- **WHAT IS NEEDED**: Print every entry below exactly, leaving out the pictures.

- **DATA PROVIDED**:
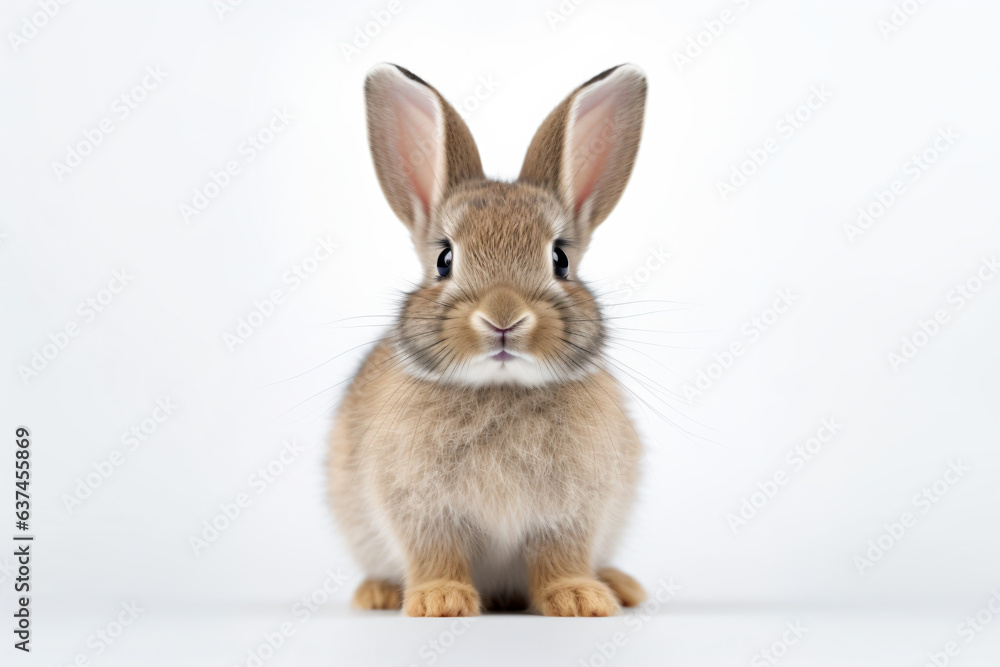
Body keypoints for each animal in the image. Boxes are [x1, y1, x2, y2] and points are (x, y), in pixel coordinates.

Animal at [328, 63, 648, 617]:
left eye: (560, 259)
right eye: (444, 259)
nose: (503, 318)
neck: (501, 388)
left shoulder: (571, 513)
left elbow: (560, 556)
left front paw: (580, 598)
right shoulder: (421, 509)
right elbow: (435, 553)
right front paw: (440, 600)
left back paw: (618, 584)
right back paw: (378, 593)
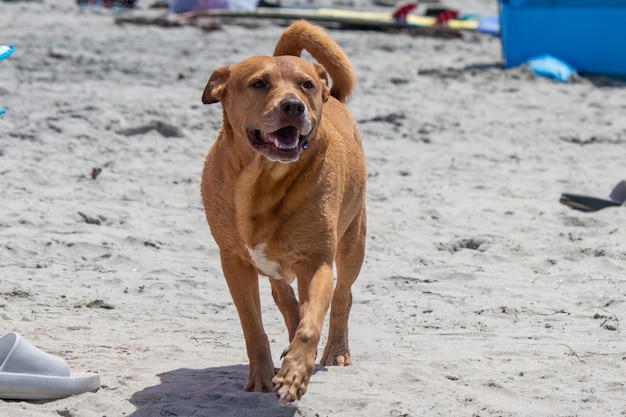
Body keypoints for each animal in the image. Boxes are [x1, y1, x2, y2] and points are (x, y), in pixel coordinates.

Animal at [200, 21, 366, 402]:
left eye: (306, 85)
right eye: (259, 83)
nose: (293, 106)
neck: (265, 179)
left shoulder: (317, 262)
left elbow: (311, 322)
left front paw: (294, 373)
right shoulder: (233, 262)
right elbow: (253, 326)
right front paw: (262, 376)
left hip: (353, 242)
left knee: (342, 295)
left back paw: (335, 349)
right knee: (284, 297)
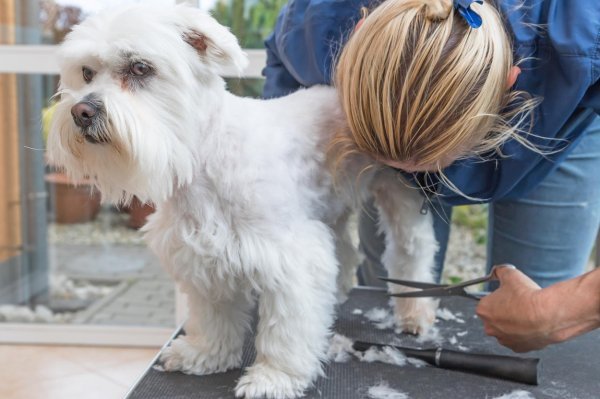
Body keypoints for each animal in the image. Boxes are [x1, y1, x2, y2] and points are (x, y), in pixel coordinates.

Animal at [47, 4, 438, 398]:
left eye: (140, 68)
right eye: (86, 72)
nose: (82, 112)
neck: (204, 161)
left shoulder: (290, 258)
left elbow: (287, 328)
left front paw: (275, 376)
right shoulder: (201, 257)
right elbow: (214, 317)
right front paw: (207, 354)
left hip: (401, 196)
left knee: (412, 252)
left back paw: (415, 314)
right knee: (345, 252)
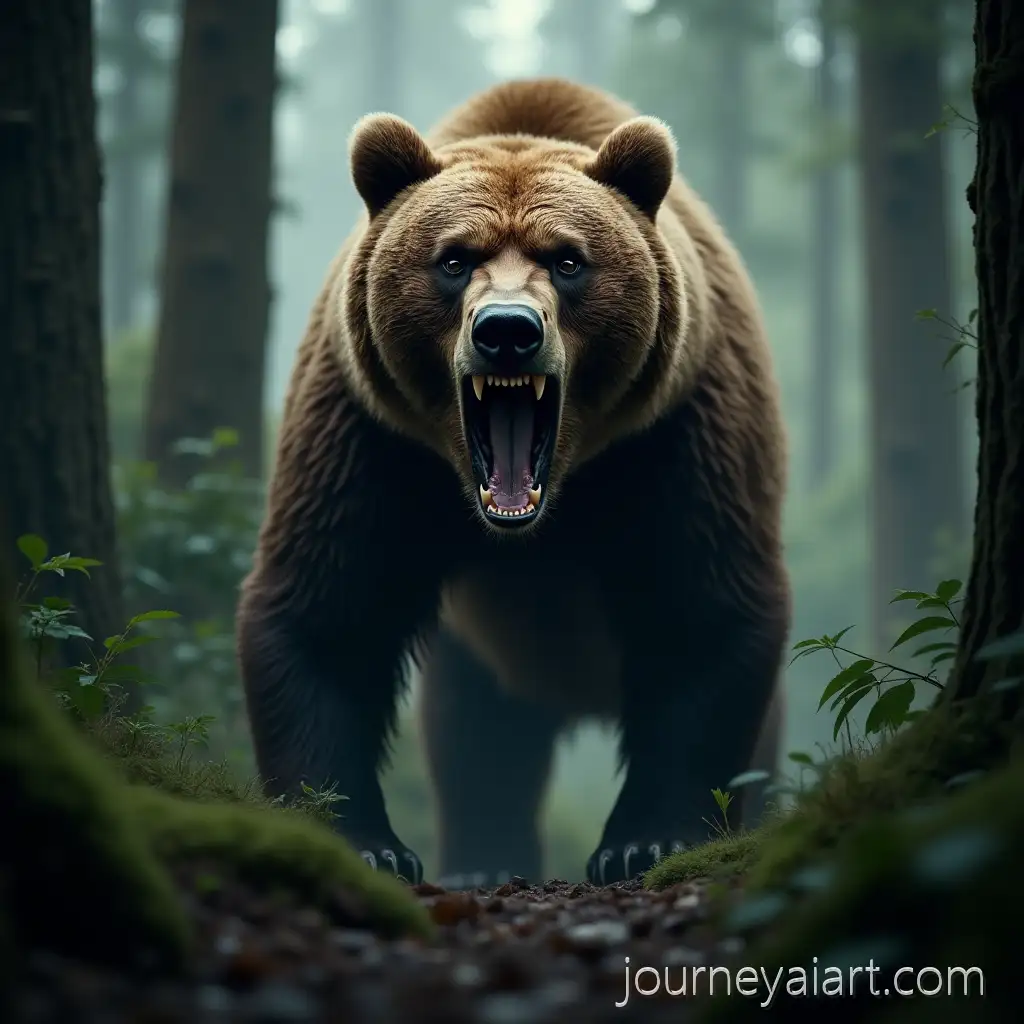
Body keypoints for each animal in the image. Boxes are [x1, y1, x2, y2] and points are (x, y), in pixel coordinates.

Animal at [236, 77, 791, 888]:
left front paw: (646, 841)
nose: (506, 329)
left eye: (567, 260)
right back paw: (482, 862)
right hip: (483, 651)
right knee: (479, 741)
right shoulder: (371, 439)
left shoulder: (680, 430)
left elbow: (701, 611)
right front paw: (362, 839)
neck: (551, 498)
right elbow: (328, 610)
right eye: (454, 259)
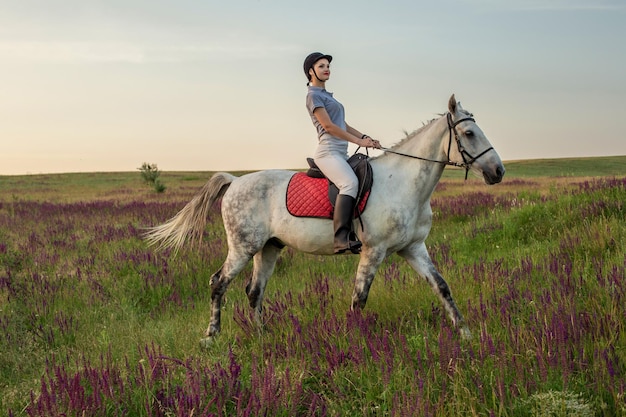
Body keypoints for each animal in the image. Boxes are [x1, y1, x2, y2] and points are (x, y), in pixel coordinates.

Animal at [145, 96, 502, 342]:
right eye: (469, 133)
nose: (498, 171)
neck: (404, 183)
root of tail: (234, 181)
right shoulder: (374, 251)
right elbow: (360, 298)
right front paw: (355, 338)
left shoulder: (413, 248)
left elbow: (441, 286)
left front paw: (466, 333)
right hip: (243, 248)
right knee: (218, 283)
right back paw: (211, 335)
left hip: (269, 248)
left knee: (254, 291)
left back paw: (262, 334)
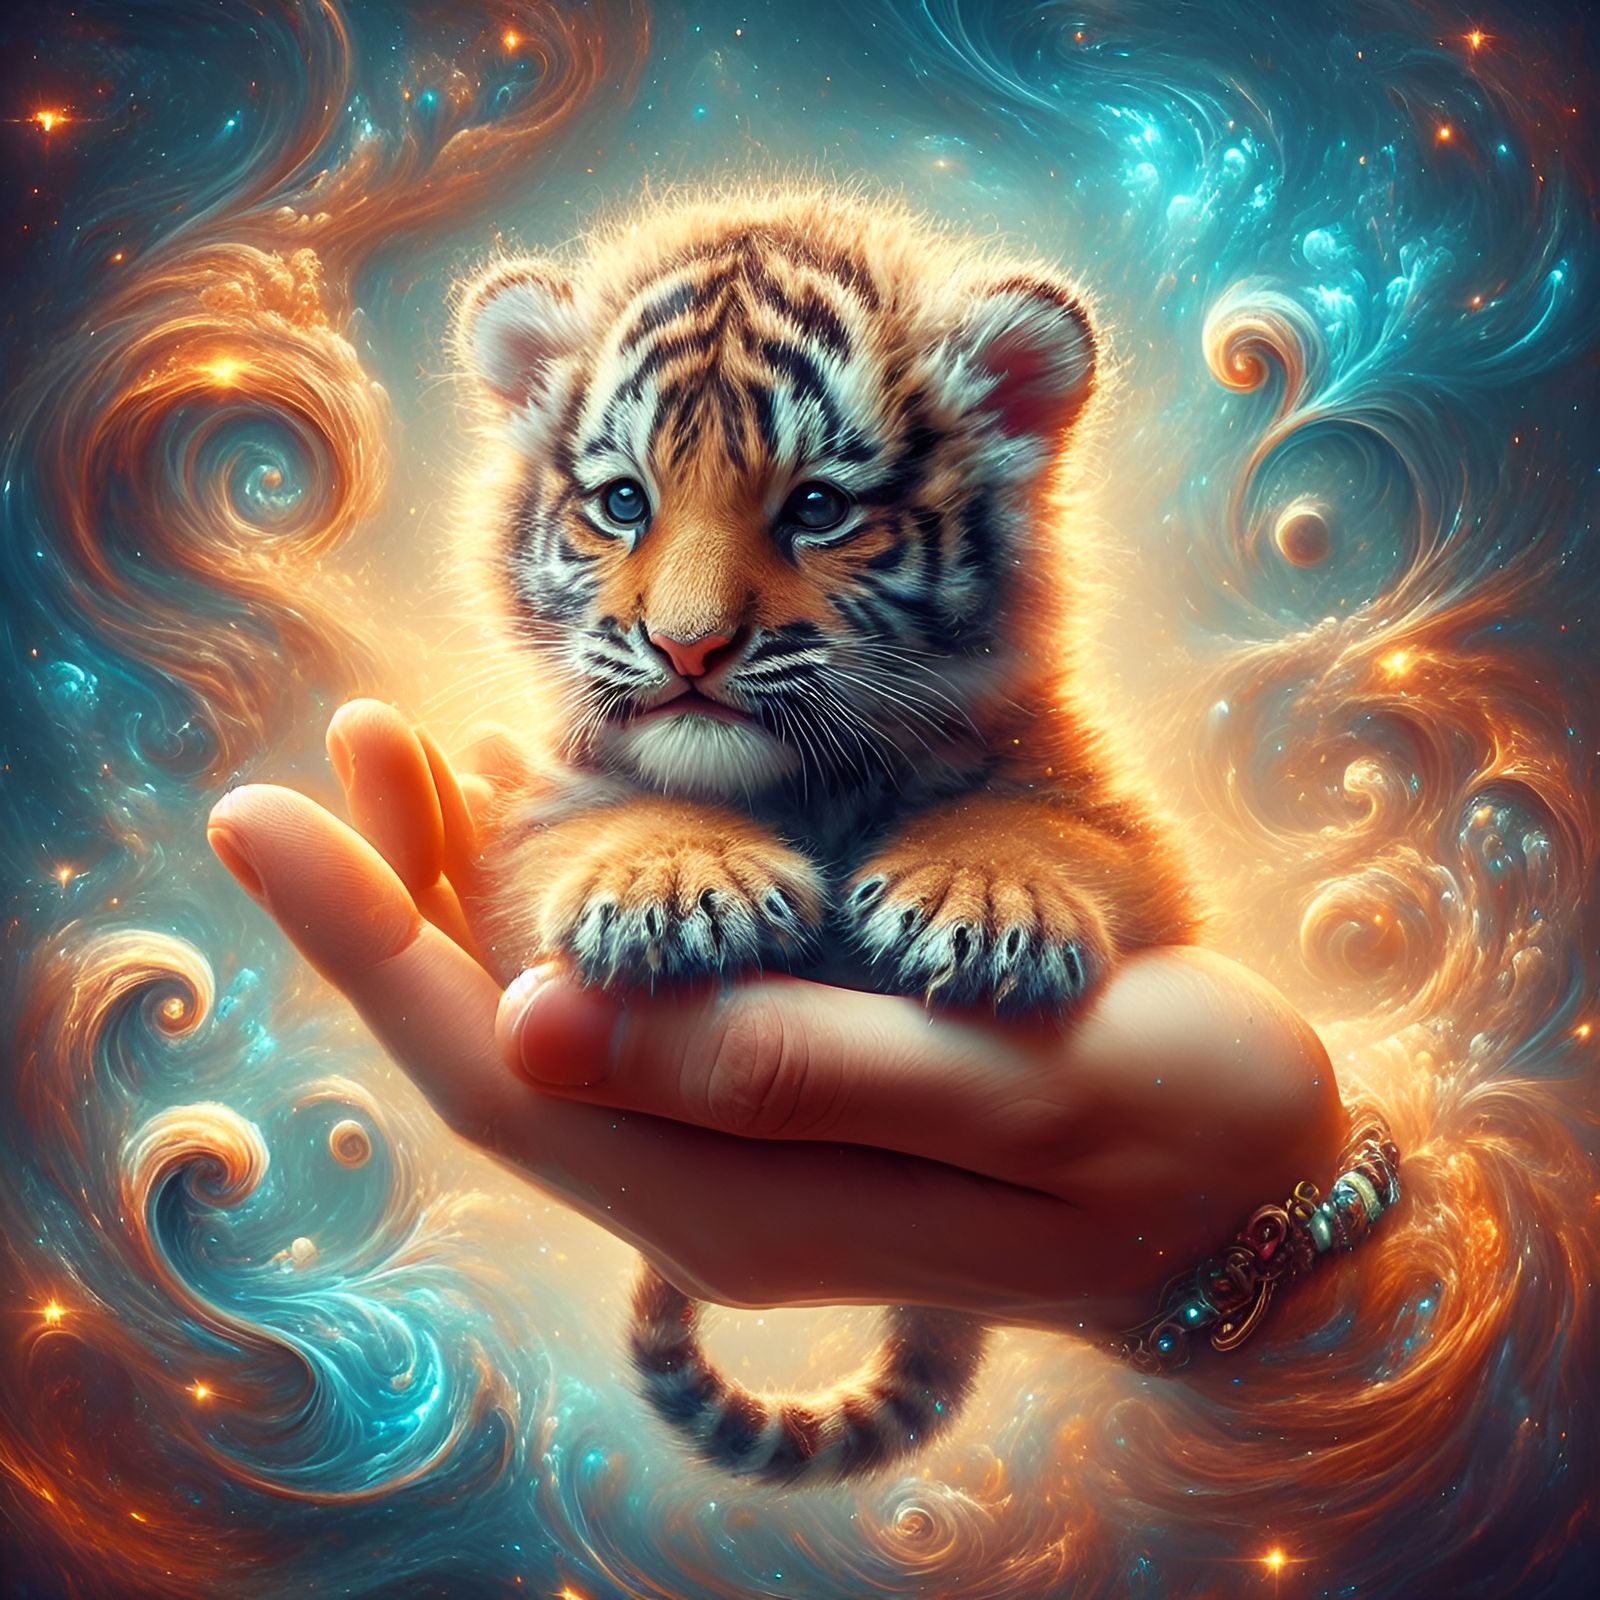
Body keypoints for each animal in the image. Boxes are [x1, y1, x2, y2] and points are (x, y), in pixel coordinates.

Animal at [453, 188, 1198, 1486]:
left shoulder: (1121, 824)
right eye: (623, 502)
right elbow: (611, 818)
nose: (686, 647)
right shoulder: (541, 807)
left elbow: (1030, 818)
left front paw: (981, 903)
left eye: (817, 508)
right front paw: (677, 886)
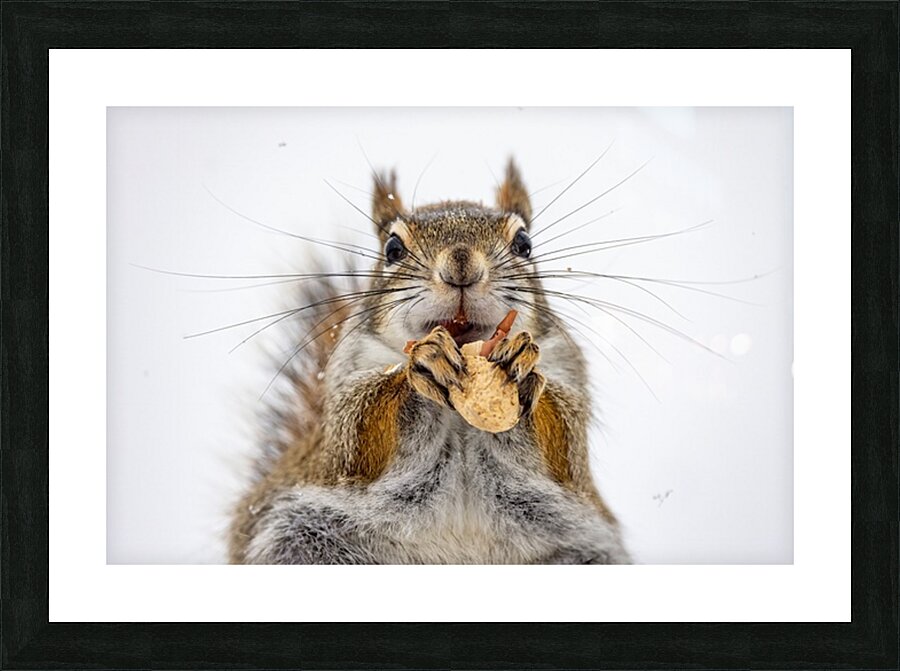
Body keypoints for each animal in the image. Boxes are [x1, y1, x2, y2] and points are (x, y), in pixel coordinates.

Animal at [227, 159, 631, 564]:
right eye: (392, 248)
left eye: (524, 244)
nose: (461, 265)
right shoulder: (343, 386)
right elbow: (355, 437)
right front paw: (421, 364)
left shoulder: (569, 371)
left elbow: (564, 443)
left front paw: (522, 368)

- **OUTPUT BELOW**:
Body keypoints for each animal in the image. Boxes are [x1, y1, x2, y2] and points are (x, y), in pixel coordinates.

Animal at [328, 63, 648, 617]:
left eye: (560, 259)
right eye: (444, 259)
nose: (503, 318)
neck: (501, 388)
left shoulder: (571, 513)
left elbow: (560, 556)
left front paw: (580, 598)
right shoulder: (421, 509)
right elbow: (435, 553)
right front paw: (440, 600)
left back paw: (618, 584)
right back paw: (378, 593)
Body keypoints for each animal in the image. Boxes are [x1, y1, x2, y2] and points are (x, y), in pixel coordinates.

Animal at [200, 21, 366, 402]:
left eye: (306, 85)
right eye: (259, 83)
nose: (293, 106)
neck: (265, 179)
left shoulder: (317, 262)
left elbow: (311, 322)
left front paw: (294, 373)
right shoulder: (233, 262)
right elbow: (253, 326)
right front paw: (262, 376)
left hip: (353, 242)
left knee: (342, 295)
left back paw: (335, 349)
right knee: (284, 297)
Body keypoints for each animal in the image. Boxes are [x1, y1, x2, y2] and points are (x, y), in pixel coordinates.

Animal at [47, 4, 438, 398]:
left eye: (140, 68)
right eye: (86, 72)
nose: (82, 112)
neck: (204, 161)
left shoulder: (290, 258)
left elbow: (287, 328)
left front paw: (275, 376)
right shoulder: (201, 257)
right elbow: (214, 317)
right front paw: (207, 354)
left hip: (401, 196)
left knee: (412, 252)
left back paw: (415, 314)
right knee: (345, 252)
Body keypoints for each animal in the image. Boxes are [x1, y1, x2, y2] and points are (x, y), in pixel coordinates.

Animal at [236, 77, 791, 888]:
left front paw: (646, 841)
nose: (506, 329)
left eye: (567, 260)
right back paw: (482, 862)
right hip: (483, 651)
right knee: (479, 741)
right shoulder: (371, 439)
left shoulder: (680, 430)
left elbow: (701, 611)
right front paw: (362, 839)
neck: (551, 498)
right elbow: (328, 610)
right eye: (454, 259)
Body keypoints for each animal in the image. Boxes are [x1, y1, x2, y2] and points are (x, y), in pixel coordinates.

Animal at [145, 96, 502, 342]:
right eye: (469, 133)
nose: (498, 171)
neck: (404, 183)
root of tail: (234, 181)
right shoulder: (374, 251)
right elbow: (360, 298)
right front paw: (355, 338)
left shoulder: (413, 248)
left elbow: (441, 286)
left front paw: (466, 333)
right hip: (243, 248)
right knee: (218, 283)
right back paw: (211, 335)
left hip: (269, 248)
left knee: (254, 291)
left back paw: (262, 334)
Body keypoints for each animal in the image. Boxes are [x1, y1, x2, y2] and points are (x, y), in pixel coordinates.

Animal at [453, 188, 1198, 1486]:
left shoulder: (1121, 824)
right eye: (623, 502)
right elbow: (611, 818)
nose: (686, 647)
right shoulder: (541, 807)
left elbow: (1030, 818)
left front paw: (981, 903)
left eye: (817, 508)
right front paw: (677, 886)
Body keypoints for each animal in the image. Boxes are [x1, y1, x2, y2] and points are (x, y), in pixel coordinates.

Animal at [227, 159, 631, 564]:
right eye: (392, 248)
left eye: (524, 244)
nose: (461, 265)
right shoulder: (343, 386)
right elbow: (355, 437)
right front paw: (421, 364)
left shoulder: (569, 371)
left elbow: (564, 443)
left front paw: (522, 368)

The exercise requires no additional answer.